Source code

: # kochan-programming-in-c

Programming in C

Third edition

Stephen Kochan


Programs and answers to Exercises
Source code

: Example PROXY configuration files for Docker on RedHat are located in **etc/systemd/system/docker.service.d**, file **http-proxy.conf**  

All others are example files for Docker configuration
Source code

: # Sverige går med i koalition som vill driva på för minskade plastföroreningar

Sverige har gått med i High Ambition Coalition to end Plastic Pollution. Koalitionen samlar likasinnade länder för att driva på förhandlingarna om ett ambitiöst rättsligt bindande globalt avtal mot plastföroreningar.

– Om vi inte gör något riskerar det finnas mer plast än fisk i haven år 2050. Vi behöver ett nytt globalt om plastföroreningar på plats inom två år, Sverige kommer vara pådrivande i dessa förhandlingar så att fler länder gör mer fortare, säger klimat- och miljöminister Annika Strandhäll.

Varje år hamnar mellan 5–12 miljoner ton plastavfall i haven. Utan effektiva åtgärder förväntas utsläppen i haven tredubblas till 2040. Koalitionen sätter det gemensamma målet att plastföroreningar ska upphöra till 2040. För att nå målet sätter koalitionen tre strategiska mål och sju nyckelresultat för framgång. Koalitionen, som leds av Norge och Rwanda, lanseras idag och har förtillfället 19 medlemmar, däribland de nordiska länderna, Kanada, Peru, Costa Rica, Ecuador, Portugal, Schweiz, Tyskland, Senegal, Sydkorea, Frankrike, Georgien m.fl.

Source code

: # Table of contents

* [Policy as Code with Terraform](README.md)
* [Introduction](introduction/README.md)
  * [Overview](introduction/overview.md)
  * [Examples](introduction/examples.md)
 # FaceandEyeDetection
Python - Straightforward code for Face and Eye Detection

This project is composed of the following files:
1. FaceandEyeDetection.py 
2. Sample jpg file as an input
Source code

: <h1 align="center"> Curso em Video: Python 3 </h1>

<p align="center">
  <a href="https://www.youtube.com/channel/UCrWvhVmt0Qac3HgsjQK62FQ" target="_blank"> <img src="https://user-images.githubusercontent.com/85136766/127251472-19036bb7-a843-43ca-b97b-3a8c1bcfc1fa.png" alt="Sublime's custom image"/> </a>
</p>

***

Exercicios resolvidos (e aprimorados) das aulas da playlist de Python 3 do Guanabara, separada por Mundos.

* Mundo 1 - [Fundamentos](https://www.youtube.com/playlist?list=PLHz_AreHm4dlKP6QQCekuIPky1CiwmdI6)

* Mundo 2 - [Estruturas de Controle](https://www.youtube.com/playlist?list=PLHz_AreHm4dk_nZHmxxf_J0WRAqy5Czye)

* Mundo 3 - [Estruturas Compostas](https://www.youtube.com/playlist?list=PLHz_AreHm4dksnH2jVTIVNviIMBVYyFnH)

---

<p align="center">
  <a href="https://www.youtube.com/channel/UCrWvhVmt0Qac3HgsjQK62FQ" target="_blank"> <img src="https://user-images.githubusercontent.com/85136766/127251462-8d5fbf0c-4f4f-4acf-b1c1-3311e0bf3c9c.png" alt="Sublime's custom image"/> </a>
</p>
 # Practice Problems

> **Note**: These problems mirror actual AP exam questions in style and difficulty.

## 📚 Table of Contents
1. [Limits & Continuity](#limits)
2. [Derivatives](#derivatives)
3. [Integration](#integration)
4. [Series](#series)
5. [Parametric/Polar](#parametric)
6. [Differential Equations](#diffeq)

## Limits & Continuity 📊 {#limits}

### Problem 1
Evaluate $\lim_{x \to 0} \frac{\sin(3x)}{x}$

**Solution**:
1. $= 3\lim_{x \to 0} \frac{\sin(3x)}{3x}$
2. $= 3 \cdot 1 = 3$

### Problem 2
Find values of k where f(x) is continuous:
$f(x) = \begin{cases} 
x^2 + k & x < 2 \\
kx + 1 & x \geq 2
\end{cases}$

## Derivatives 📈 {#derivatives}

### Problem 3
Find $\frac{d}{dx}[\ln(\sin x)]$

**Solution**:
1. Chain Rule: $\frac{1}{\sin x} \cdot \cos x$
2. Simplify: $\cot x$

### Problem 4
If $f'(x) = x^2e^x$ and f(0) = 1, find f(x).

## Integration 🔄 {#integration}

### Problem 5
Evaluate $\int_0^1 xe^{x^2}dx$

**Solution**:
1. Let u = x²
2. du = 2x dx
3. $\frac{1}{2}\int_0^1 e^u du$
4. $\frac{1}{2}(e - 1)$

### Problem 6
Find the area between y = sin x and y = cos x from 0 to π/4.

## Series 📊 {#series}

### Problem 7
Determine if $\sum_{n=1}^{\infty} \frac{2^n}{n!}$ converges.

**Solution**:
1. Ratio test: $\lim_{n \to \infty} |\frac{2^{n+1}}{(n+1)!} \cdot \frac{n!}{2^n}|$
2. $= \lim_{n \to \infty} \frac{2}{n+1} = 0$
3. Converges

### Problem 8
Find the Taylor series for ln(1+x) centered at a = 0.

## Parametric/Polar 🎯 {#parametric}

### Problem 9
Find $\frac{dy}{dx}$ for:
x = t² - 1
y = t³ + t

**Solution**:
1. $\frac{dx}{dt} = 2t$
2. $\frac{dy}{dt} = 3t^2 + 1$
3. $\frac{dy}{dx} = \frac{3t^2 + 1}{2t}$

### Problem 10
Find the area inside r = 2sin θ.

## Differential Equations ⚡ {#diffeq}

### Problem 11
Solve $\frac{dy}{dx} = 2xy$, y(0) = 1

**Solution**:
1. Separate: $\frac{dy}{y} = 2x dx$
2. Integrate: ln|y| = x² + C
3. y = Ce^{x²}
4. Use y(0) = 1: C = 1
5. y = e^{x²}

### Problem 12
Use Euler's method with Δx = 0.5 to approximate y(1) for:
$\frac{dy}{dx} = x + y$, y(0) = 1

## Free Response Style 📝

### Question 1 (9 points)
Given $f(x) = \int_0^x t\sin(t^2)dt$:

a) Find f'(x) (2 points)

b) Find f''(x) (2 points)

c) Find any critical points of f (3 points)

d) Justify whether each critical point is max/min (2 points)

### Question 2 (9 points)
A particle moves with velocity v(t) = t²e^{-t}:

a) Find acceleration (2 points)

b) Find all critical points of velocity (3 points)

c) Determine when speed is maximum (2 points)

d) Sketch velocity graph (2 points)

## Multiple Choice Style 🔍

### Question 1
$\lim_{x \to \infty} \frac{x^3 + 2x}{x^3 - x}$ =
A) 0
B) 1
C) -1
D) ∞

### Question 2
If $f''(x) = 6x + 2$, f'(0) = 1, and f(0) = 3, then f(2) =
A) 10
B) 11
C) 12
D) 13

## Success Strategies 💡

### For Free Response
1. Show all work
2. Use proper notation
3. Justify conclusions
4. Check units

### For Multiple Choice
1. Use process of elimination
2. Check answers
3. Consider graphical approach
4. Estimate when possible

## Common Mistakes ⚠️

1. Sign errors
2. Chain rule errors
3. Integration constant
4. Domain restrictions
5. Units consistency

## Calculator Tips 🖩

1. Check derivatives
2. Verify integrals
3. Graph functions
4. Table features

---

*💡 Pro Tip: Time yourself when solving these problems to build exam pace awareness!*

○ ○ ○ ○ ○ ○ ○

# [What is expected]
Lay out the data above as a Markdown table with the columns Row and Line. Number each line and skip blank ones, starting at the line with "Stephen Kochan" and running up to and including the line with "Sverige har gått".

# [Exercise answer]
| Row | Line |
|---|---|
| 1 | Stephen Kochan |
| 2 | Programs and answers to Exercises |
| 3 | Source code |
| 4 | : Example PROXY configuration files for Docker on RedHat are located in **etc/systemd/system/docker.service.d**, file **http-proxy.conf**   |
| 5 | All others are example files for Docker configuration |
| 6 | Source code |
| 7 | : # Sverige går med i koalition som vill driva på för minskade plastföroreningar |
| 8 | Sverige har gått med i High Ambition Coalition to end Plastic Pollution. Koalitionen samlar likasinnade länder för att driva på förhandlingarna om ett ambitiöst rättsligt bindande globalt avtal mot plastföroreningar. |